**PROVIDED MATERIAL**
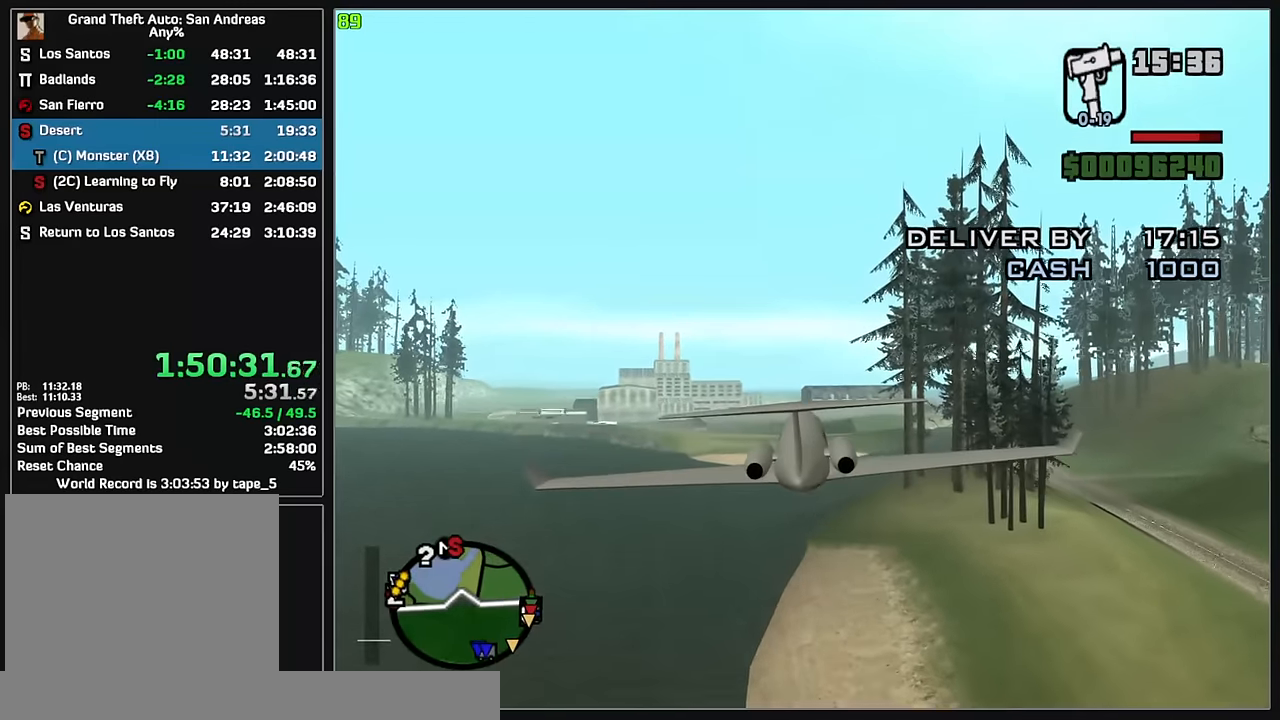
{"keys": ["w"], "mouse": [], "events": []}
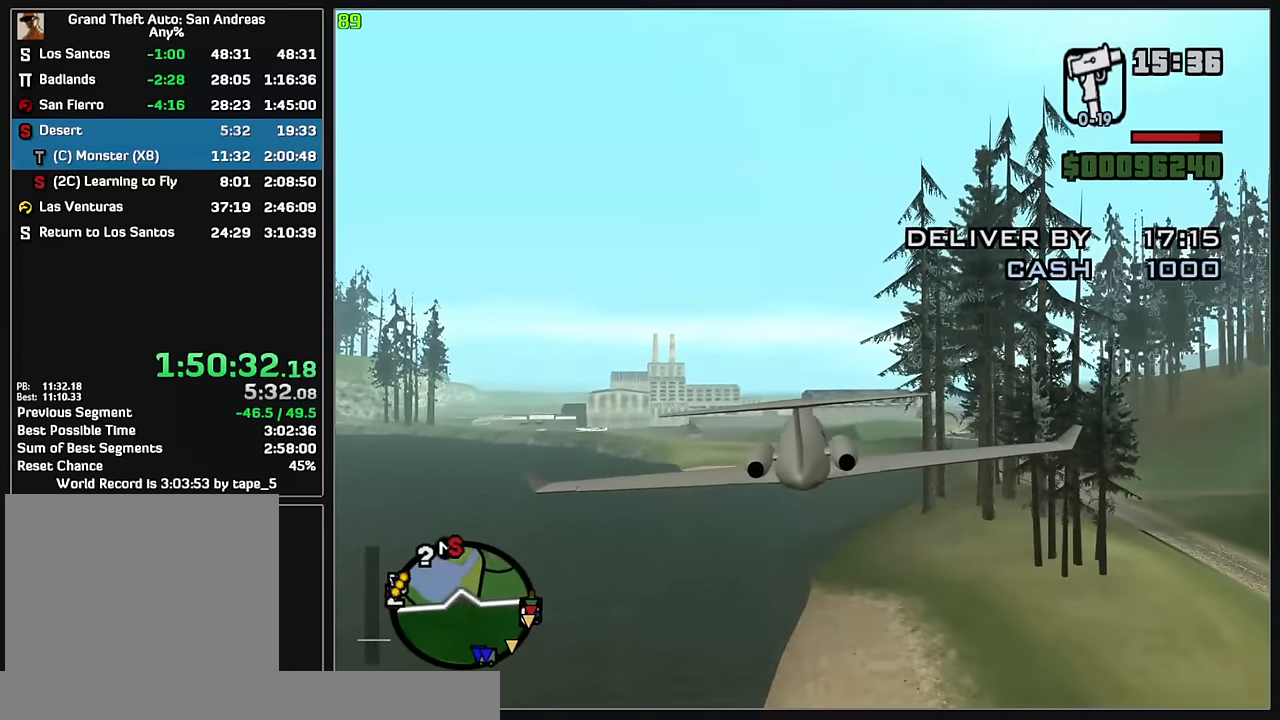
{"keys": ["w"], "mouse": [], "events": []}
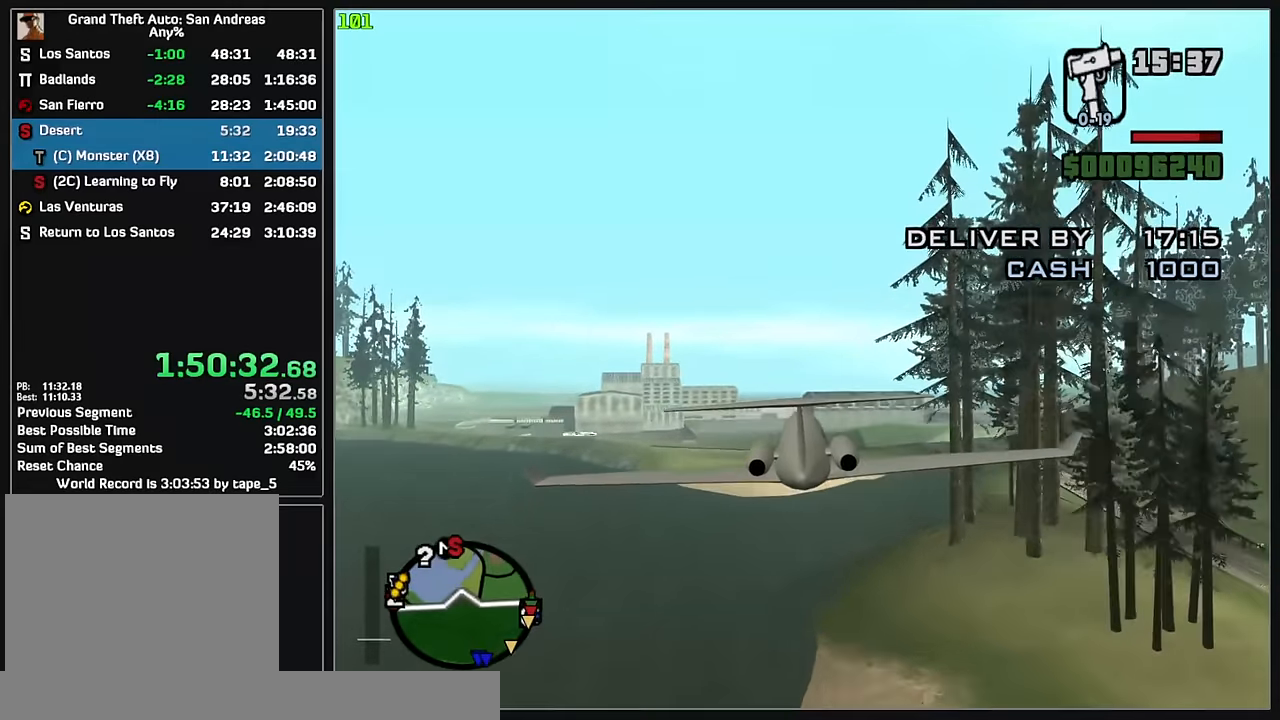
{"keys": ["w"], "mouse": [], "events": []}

**WORK INSTRUCTION**
Retype the data word for word and keep the pictures out of it.

**EXERCISE OUTPUT**
{"keys": ["w"], "mouse": [], "events": []}
{"keys": ["w"], "mouse": [], "events": []}
{"keys": ["w"], "mouse": [], "events": []}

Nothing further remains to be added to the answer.